* _ACTIONS TO TAKE_
(a) From the neutrino discussion, extract the passage between "Why are neutrinos" and "answered my question.", inclusive.
(b) In one to three sentences, explain why the neutrino discussion says each family of charged leptons must have a neutrino.
(c) Write the next part of the neutrino discussion, starting after its final sentence.
>> Begin SELECTED PASSAGE
The neutrinos are partnered with the charged leptons. So the correct question would be "why are there not three neutrinos just as there are three charged leptons?" Except that there is three charged leptons so there really is no problem.
 
  • #3
You have not understood my question. Neither your 'correct question' is what I intended to ask.
Why are neutrinos partnered with leptons? Why we are not having a single particle called neutrino?
 
  • #4
Because this is not what we observe in nature.

But my point is that your question in itself is a bit confusing. You seem to be fine with charged leptons coming in three different flavours, why would neutrinos be different?

If you want to be more theoretical, I could tell you that it is required for the Standard Model to be gauge invariant, but I doubt this is enlightening you much. In fact, the neutrino and the left-handed electron to some extent form an entity which is far more fundamental then what we typically call "an electron", namely an SU(2) doublet under the SM gauge group. Without the neutrino there for each family of charged leptons, the theory would not be consistent.
 
  • #5
Your second response answered my question.
 
  • #6
To go further and talk about experiments also. The light neutrinos types has been measured (most recently by LEP) to be [itex]N_\nu = 2.984 \pm 0.008[/itex] (so roughly around 3... When combined with previous lower-energy data this result goes to [itex]N_\nu = 2.92 \pm 0.05[/itex].

In LEP you collided electrons with positrons and produced Z-bosons. The Z-bosons can decay into [itex]Z \rightarrow q \bar{q}[/itex] (hadrons), [itex]Z \rightarrow l \bar{l}[/itex] (lepton-antilepton) and [itex]Z \rightarrow \nu \bar{\nu}[/itex] neutrinos-antineutrinos.
>> End SELECTED PASSAGE
>> Begin DATA EXTRACT
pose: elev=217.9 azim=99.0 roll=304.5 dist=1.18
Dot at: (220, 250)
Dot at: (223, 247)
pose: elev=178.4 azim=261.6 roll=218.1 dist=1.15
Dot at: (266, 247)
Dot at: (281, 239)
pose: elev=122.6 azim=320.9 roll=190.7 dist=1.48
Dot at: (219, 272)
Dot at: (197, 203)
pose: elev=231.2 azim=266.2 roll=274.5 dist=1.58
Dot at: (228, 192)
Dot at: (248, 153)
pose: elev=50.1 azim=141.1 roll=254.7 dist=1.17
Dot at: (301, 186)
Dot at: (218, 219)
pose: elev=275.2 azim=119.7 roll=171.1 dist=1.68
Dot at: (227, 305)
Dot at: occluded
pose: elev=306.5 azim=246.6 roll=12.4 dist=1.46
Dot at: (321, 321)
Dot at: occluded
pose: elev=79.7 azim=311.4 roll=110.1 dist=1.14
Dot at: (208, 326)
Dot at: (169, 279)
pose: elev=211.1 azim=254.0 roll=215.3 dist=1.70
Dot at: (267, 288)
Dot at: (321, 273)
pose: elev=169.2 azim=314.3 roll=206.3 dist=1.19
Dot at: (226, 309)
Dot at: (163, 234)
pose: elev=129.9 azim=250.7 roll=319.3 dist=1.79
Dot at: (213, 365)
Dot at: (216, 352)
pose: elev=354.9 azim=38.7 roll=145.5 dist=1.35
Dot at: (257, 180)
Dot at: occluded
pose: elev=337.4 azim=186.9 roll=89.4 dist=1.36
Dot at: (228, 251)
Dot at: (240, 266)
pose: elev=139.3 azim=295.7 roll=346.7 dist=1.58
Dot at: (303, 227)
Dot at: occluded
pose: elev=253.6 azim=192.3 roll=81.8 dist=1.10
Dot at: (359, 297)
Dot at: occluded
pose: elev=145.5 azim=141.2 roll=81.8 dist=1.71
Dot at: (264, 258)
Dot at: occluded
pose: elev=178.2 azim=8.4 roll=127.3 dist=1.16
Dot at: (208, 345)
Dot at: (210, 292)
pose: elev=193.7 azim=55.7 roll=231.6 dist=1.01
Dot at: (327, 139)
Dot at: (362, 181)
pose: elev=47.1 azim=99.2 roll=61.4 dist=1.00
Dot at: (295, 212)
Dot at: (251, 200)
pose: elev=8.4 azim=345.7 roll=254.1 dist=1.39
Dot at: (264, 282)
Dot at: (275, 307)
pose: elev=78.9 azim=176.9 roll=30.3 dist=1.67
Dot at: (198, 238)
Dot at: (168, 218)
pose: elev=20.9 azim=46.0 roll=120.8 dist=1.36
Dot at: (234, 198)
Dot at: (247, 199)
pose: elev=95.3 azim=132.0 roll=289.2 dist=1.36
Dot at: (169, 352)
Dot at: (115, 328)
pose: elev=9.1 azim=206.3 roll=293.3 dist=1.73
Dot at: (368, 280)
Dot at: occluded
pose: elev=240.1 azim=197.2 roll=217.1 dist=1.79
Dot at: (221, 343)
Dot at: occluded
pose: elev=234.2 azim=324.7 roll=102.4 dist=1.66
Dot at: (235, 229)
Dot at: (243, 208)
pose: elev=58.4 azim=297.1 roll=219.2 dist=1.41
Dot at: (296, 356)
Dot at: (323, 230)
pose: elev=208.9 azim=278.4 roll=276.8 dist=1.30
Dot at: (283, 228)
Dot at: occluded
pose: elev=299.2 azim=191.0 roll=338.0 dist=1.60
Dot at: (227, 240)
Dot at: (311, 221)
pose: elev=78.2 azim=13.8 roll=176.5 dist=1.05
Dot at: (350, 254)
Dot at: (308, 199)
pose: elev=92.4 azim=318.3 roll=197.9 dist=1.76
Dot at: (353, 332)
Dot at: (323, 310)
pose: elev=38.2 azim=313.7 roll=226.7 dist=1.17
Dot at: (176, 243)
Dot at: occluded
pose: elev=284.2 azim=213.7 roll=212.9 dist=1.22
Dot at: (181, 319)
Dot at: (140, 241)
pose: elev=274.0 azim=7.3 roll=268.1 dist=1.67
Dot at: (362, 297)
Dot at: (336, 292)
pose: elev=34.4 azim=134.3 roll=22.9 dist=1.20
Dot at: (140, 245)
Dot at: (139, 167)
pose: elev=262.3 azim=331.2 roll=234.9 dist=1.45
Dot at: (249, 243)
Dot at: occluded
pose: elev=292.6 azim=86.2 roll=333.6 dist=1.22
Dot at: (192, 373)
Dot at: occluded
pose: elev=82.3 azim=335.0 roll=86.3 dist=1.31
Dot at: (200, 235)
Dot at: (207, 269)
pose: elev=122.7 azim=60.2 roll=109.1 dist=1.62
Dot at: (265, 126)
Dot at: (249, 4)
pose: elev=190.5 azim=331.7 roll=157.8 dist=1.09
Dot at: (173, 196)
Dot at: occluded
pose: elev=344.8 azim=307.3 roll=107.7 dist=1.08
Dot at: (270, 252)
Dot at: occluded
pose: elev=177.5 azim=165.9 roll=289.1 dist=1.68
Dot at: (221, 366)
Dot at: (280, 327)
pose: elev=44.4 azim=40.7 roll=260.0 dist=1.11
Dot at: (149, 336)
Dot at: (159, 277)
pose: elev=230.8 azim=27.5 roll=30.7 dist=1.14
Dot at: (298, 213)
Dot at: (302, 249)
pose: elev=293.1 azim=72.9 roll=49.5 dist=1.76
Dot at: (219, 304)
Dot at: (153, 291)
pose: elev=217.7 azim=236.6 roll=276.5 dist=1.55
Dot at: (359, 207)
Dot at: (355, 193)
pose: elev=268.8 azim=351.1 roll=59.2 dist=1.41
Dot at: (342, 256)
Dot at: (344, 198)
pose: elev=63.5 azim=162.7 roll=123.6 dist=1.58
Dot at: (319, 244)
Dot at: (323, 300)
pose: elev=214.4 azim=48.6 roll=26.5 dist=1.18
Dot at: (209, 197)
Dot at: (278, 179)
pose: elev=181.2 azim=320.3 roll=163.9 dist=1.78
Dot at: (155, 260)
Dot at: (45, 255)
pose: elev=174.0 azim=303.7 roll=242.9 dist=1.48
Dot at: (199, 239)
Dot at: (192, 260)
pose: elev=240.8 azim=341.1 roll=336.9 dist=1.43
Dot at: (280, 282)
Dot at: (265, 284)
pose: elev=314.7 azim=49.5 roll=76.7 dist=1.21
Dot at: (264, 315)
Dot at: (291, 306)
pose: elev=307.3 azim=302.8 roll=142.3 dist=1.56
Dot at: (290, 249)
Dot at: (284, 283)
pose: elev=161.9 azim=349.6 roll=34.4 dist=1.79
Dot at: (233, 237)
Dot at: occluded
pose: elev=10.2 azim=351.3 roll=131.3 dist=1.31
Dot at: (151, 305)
>> End DATA EXTRACT
* _RESPONSES TO THE EXERCISE_
(a)
Why are neutrinos partnered with leptons? Why we are not having a single particle called neutrino?
 
  • #4
Because this is not what we observe in nature.

But my point is that your question in itself is a bit confusing. You seem to be fine with charged leptons coming in three different flavours, why would neutrinos be different?

If you want to be more theoretical, I could tell you that it is required for the Standard Model to be gauge invariant, but I doubt this is enlightening you much. In fact, the neutrino and the left-handed electron to some extent form an entity which is far more fundamental then what we typically call "an electron", namely an SU(2) doublet under the SM gauge group. Without the neutrino there for each family of charged leptons, the theory would not be consistent.
 
  • #5
Your second response answered my question.

(b) The neutrino and the left-handed charged lepton together form an SU(2) doublet under the Standard Model gauge group, which is required for the Standard Model to be gauge invariant. Without a neutrino for each family of charged leptons, the theory would not be consistent.

(c)
So you are going to have a "visible" width as a result of the hadrons and leptons, and an "invisible" width due to the light neutrinos each contributing a Standard Model (SM) [itex]\Gamma_\nu[/itex] width so [itex]\Gamma_{inv}= N_\nu \Gamma_\nu[/itex]. You can find the invisible width by subtracting the visible Z-width from the total Z-width. The result for the number of light neutrinos in the SM is then given by:
[itex]N_\nu = \frac{\Gamma_{inv}}{\Gamma_\nu} = \frac{\Gamma_{inv}}{\Gamma_{l}} \frac{\Gamma_l}{\Gamma_\nu}[/itex]
To make it more model-independent one you use the SM ratio of neutrinos' to the leptons' widths: [itex]\frac{\Gamma_\nu}{\Gamma_l} = 1.991 \pm 0.001[/itex] instead.

The fittings of this type: http://www.fzu.cz/sites/default/files/images/gallery/zlineshape.gif
are the ones that can also help you see that N=3 is closest to the measured data (this plot is from DELPHI experiment of LEP)

This is true for light neutrinos... if there are other neutrinos out there, they have to be more massive.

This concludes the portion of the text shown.